EXERCISE BRIEF :: Transcribe the listing word for word. Begin at its first line and end with the line containing "San Martín y".

DATA UNDER STUDY ::
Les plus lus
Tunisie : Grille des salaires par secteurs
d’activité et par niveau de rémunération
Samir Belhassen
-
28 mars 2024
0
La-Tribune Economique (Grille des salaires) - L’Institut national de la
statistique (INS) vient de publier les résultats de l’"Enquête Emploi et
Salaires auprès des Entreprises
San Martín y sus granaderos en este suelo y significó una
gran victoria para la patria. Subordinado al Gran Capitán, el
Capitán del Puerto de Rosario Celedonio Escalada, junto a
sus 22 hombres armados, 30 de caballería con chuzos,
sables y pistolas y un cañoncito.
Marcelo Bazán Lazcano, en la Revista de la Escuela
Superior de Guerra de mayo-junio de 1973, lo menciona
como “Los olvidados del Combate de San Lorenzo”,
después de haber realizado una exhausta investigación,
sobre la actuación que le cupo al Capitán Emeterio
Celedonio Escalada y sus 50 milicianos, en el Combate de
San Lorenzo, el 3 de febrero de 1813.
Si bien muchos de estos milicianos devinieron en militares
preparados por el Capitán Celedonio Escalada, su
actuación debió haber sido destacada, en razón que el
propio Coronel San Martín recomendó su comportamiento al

SOLUTION FOR THIS EXERCISE ::
Les plus lus
Tunisie : Grille des salaires par secteurs
d’activité et par niveau de rémunération
Samir Belhassen
-
28 mars 2024
0
La-Tribune Economique (Grille des salaires) - L’Institut national de la
statistique (INS) vient de publier les résultats de l’"Enquête Emploi et
Salaires auprès des Entreprises
San Martín y sus granaderos en este suelo y significó una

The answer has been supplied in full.